Иронике моя новая идея не понравилась с самого начала. Она присутствовала при рождении «Внешних демонов» и оказала мне немалую поддержку в процессе написания книги, постоянно улыбаясь и ободряюще попискивая. Что же касается «Приглашаем в наш клуб», то здесь дело обстояло совершенно иначе. Стоило мне только начать пересказывать ей какую-нибудь из сюжетных линий или же пробовать зачитать вслух что-то из уже написанного, как она сразу же срывалась на крик. Хоть это обстоятельство меня и насторожило, я попытался убедить себя в том, что так будет лишь на начальном этапе работы.

Тем временем успех, сопутствовавший «Внешним демонам» с момента появления книги, продолжал нарастать. Роман был издан во всей Скандинавии и в большинстве европейских стран, права на его экранизацию по итогам аукциона приобрела одна британская фирма, однако удачнее всего оказалась продажа прав на издание в США. Уже полученный мной задаток позволил нам приобрести дом в «Картофельных рядах», [38]38
  «Картофельные ряды» – зеленый район с домами ленточной застройки, расположенный недалеко от центра Копенгагена.


[Закрыть]
а основная сумма пошла на покупку дачи в Рогелайе. Разумеется, в то время цены на недвижимость были совсем иными, нежели сейчас, тем не менее итог наших капиталовложений оказался столь значительным, что впервые за все это время родители мои просто вынуждены были признать: я вполне в состоянии содержать их внуков.

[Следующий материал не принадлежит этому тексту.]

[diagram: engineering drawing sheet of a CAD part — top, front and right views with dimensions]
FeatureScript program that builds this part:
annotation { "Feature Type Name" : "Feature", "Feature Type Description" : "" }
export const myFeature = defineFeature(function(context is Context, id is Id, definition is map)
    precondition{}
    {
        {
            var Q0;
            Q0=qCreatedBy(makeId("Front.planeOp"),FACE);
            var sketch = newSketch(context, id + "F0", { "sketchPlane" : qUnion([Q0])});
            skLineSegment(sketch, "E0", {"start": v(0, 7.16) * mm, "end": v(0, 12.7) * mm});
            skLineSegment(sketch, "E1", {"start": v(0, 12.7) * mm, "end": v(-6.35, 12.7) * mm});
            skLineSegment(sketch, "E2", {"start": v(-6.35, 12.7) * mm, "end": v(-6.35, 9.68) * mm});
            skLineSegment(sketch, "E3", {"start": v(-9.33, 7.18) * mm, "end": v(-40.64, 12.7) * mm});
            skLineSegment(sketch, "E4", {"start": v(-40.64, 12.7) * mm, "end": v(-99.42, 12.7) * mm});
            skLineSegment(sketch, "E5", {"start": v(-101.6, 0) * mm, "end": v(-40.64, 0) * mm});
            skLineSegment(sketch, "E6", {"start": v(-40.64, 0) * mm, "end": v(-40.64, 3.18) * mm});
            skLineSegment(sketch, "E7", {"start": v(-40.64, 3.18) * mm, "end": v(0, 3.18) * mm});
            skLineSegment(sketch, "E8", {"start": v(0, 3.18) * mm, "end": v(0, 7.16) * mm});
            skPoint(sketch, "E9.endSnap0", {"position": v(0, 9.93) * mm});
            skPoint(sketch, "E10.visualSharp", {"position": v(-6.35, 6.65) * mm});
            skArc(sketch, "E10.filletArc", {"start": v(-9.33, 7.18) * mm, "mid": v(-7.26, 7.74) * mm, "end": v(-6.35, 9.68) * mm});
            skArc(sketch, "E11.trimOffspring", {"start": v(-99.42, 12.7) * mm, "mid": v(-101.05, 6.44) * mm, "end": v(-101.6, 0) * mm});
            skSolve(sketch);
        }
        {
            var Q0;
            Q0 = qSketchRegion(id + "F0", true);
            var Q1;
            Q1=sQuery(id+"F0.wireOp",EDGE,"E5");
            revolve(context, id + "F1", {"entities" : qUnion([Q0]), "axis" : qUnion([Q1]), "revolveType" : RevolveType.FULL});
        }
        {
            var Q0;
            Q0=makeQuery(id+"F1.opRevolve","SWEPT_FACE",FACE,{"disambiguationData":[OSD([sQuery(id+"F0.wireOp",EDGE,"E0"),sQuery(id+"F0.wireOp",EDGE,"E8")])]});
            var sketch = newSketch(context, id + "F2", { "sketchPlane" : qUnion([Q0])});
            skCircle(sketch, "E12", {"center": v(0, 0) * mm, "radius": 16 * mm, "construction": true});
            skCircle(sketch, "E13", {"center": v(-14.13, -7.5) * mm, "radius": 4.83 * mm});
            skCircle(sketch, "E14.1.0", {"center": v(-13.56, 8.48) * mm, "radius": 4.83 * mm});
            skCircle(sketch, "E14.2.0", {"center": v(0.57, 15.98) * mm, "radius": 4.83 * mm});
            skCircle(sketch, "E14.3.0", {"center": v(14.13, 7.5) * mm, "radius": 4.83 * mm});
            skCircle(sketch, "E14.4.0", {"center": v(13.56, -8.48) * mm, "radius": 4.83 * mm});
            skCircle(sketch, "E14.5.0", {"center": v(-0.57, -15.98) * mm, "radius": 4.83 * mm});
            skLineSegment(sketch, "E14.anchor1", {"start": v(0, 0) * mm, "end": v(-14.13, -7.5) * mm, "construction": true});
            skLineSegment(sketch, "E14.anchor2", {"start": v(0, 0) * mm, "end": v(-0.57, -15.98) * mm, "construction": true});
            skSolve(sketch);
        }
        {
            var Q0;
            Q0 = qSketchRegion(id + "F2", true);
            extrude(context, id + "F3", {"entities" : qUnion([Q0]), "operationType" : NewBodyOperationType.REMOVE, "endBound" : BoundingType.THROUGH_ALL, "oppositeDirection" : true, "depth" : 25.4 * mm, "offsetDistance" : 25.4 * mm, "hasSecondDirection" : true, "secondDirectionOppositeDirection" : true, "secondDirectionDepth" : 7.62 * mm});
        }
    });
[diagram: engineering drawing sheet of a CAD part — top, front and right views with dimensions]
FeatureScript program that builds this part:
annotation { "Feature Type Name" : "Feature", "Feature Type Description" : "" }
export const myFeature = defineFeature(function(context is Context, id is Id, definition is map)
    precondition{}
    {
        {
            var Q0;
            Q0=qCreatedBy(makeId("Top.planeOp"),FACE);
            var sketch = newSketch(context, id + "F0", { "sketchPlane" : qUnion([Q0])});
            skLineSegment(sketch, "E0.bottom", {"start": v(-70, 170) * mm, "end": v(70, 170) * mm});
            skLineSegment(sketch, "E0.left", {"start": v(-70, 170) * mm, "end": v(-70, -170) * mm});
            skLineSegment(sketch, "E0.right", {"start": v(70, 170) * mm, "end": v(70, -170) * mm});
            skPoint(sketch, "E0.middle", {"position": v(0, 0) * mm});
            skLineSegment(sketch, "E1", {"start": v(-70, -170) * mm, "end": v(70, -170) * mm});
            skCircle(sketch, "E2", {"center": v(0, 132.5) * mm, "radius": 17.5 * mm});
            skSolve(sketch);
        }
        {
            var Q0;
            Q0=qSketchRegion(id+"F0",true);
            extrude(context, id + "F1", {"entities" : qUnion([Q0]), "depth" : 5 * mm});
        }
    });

Не стоит скрывать, что я и сам немало радовался этому золотому дождю, наконец-то пролившемуся надо мной, и именно финансовые соображения сыграли решающую роль, когда Финн принялся отговаривать меня от написания «Приглашаем в наш клуб». Он утверждал, что роман о современном датском обществе никогда не сможет сравниться в плане продаж с моим предыдущим бестселлером даже у нас на родине, не говоря о том, что зарубежные рынки для него будут практически закрыты. Мы обсуждали эту тему во время перелета в Нью-Йорк, где мне предстояла встреча с американским издателем, маленьким кругленьким человечком по фамилии Тревор, который обладал неплохим чутьем в вопросах европейской культуры, в особенности когда речь шла о литературе и музыке. Правда, музыка была для него скорее хобби, однако о ней мы с Тревором говорили даже больше, нежели о литературе. Как раз во время нашей первой поездки к нему Финн и похоронил все мои надежды, связанные с написанием «Приглашаем в наш клуб». За восемь часов перелета ему удалось убедить меня, что будет гораздо лучше, если я продолжу свое творчество в жанре триллера. Он полагал, что писатель просто обязан давать публике именно то, что она желает, то есть, покупая книгу Фёнса, все должны быть уверены, что приобретают именно детектив-ужастик. Взяв в руки очередной твой роман, читатель предвкушает сильнейшее потрясение, граничащее с негодованием и даже подчас отвращением. Ты обязан удовлетворить его ожидания – в противном случае он от тебя просто отвернется.